Wayne Coyne is no stranger to the bubble. At Coachella 2004, the frontman for the Flaming Lips stepped inside of a giant plastic bubble and had his roadies toss him into the crowd like a human beachball. It may have been an iconic moment in Coachella's history, but it also served as an instrumental tool for safer concertgoing experiences during COVID-19.
"I couldn't really tell anybody I was doing that, because back then, people wouldn't let you do stuff. Now promoters want us to do it and beg us to do it, but back then, no one would have let do it. So I said, 'I'm just going to do it,'" he said.
On January 22 and 23, the Flaming Lips will play two sold-out Space Bubble Concerts at the Criterion club in their native Oklahoma City—except Coyne won't be the only one in a bubble. Every member of the audience will be sealed inside of individual spheres as well.

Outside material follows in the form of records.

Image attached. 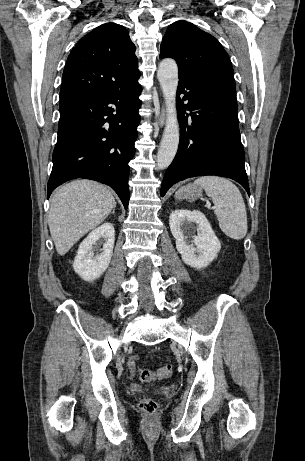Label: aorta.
Segmentation results:
<instances>
[{
	"mask_svg": "<svg viewBox=\"0 0 305 461\" xmlns=\"http://www.w3.org/2000/svg\"><path fill=\"white\" fill-rule=\"evenodd\" d=\"M157 77L166 104V125L157 153L159 169L167 168L173 161L179 144L180 132L176 111V90L178 86V67L175 60L163 59L158 67Z\"/></svg>",
	"mask_w": 305,
	"mask_h": 461,
	"instance_id": "obj_1",
	"label": "aorta"
}]
</instances>
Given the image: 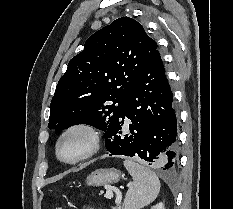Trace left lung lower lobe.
Masks as SVG:
<instances>
[{
    "label": "left lung lower lobe",
    "instance_id": "obj_1",
    "mask_svg": "<svg viewBox=\"0 0 233 209\" xmlns=\"http://www.w3.org/2000/svg\"><path fill=\"white\" fill-rule=\"evenodd\" d=\"M176 136L173 95L157 51L130 88L123 113L106 130L105 146L109 156L135 157L171 170L177 164Z\"/></svg>",
    "mask_w": 233,
    "mask_h": 209
}]
</instances>
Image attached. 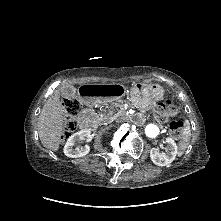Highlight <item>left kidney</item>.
<instances>
[{"label":"left kidney","mask_w":221,"mask_h":221,"mask_svg":"<svg viewBox=\"0 0 221 221\" xmlns=\"http://www.w3.org/2000/svg\"><path fill=\"white\" fill-rule=\"evenodd\" d=\"M167 144L166 153H160L157 149L152 148L150 150V158L152 162L157 166H166L171 164L177 156L178 150L175 141L168 137L165 140Z\"/></svg>","instance_id":"5707ae66"}]
</instances>
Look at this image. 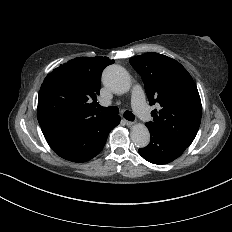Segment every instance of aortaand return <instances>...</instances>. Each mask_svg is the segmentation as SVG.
Returning <instances> with one entry per match:
<instances>
[{
  "instance_id": "1",
  "label": "aorta",
  "mask_w": 232,
  "mask_h": 232,
  "mask_svg": "<svg viewBox=\"0 0 232 232\" xmlns=\"http://www.w3.org/2000/svg\"><path fill=\"white\" fill-rule=\"evenodd\" d=\"M102 82L107 89L115 94H124L131 87L128 72L119 65L108 66L103 72ZM130 136L137 147L143 148L149 144L150 133L142 123H136L132 126Z\"/></svg>"
}]
</instances>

"There is a lot of condensation because it gets hot in there and stuff, but it doesn't ever really run out of air," Coyne said. "I imagine after a couple of hours, it might, with three people huffing and puffing, but what we plan on doing is every 20 minutes or so we'll check on the bubbles, especially the ones that have three people and the ones that are particularly sweaty."

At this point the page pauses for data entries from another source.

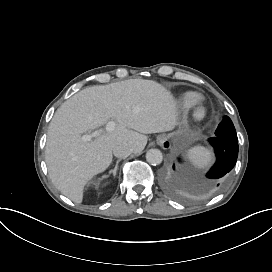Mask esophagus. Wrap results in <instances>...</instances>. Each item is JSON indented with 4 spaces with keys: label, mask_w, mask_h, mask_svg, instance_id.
Returning a JSON list of instances; mask_svg holds the SVG:
<instances>
[{
    "label": "esophagus",
    "mask_w": 272,
    "mask_h": 272,
    "mask_svg": "<svg viewBox=\"0 0 272 272\" xmlns=\"http://www.w3.org/2000/svg\"><path fill=\"white\" fill-rule=\"evenodd\" d=\"M157 144L160 145L163 149H169L171 147V143L165 134L161 135L157 139Z\"/></svg>",
    "instance_id": "esophagus-1"
}]
</instances>
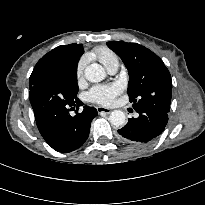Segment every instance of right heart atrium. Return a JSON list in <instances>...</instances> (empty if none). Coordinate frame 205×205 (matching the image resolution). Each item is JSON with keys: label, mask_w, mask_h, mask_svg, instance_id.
I'll return each mask as SVG.
<instances>
[{"label": "right heart atrium", "mask_w": 205, "mask_h": 205, "mask_svg": "<svg viewBox=\"0 0 205 205\" xmlns=\"http://www.w3.org/2000/svg\"><path fill=\"white\" fill-rule=\"evenodd\" d=\"M86 64H87V58L85 56H82L79 59L77 66H76V76L78 79L82 78Z\"/></svg>", "instance_id": "right-heart-atrium-1"}]
</instances>
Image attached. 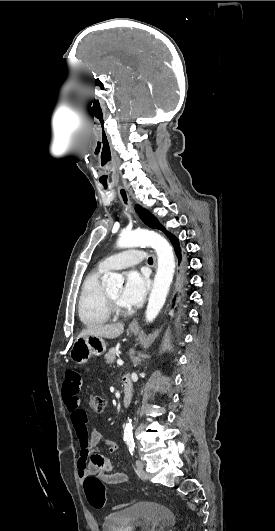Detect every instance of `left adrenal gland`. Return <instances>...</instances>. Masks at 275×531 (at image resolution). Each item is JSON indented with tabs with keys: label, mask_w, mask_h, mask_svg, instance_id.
I'll use <instances>...</instances> for the list:
<instances>
[{
	"label": "left adrenal gland",
	"mask_w": 275,
	"mask_h": 531,
	"mask_svg": "<svg viewBox=\"0 0 275 531\" xmlns=\"http://www.w3.org/2000/svg\"><path fill=\"white\" fill-rule=\"evenodd\" d=\"M134 365H138V363H134Z\"/></svg>",
	"instance_id": "left-adrenal-gland-1"
}]
</instances>
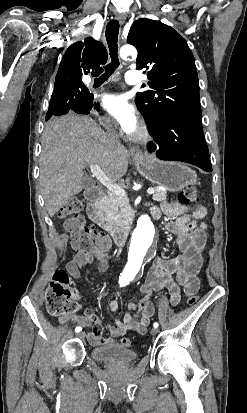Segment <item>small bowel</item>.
I'll use <instances>...</instances> for the list:
<instances>
[{
  "instance_id": "obj_1",
  "label": "small bowel",
  "mask_w": 247,
  "mask_h": 413,
  "mask_svg": "<svg viewBox=\"0 0 247 413\" xmlns=\"http://www.w3.org/2000/svg\"><path fill=\"white\" fill-rule=\"evenodd\" d=\"M164 213L171 221L168 230L178 237L182 254L178 257L165 260L157 257L147 271L144 281L140 285V292L145 297L139 302L129 303L123 319H115L114 324L108 326L110 337L104 339L101 336V328L96 326L87 334L90 345L97 347L107 344L109 349L118 347L117 338L122 337L127 331L137 334H145L150 319L154 314V306L150 300L153 292H159L166 288L169 292V302L172 306L180 302V286H186L183 296L185 299H194L200 287L198 280H189L195 277L202 265V251L206 244V224L202 221L205 210L201 206H189L187 204L162 203L160 206L151 208V215L158 219ZM107 251V250H106ZM106 251H95L92 253L77 252L71 260L66 263V269L70 276L77 280L81 277V270L89 263L95 262L99 272L108 269ZM77 300L81 296L73 291ZM110 312L115 313L118 303L112 300L108 304ZM138 309V311H136ZM97 321L95 310L85 309L83 315H63L59 317L61 324L75 323L79 327H86ZM100 331V333H98Z\"/></svg>"
}]
</instances>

The band will be sanitizing each of the 100 reusable bubbles with the "COVID Sanitizing Fogger," and audience members will be taking staggered, socially distanced bathroom breaks.
"I would say these types of shows are safer than going to the grocery store—if only because some people at the grocery store don't think that the virus is very hazardous," he said. "But if you're in a space bubble at our show, whether or not you believe [the coronavirus] is real, whether you believe it's the worst thing in the world, it doesn't matter—you're in a space bubble, so you can't affect anybody else in the way that you would [elsewhere]."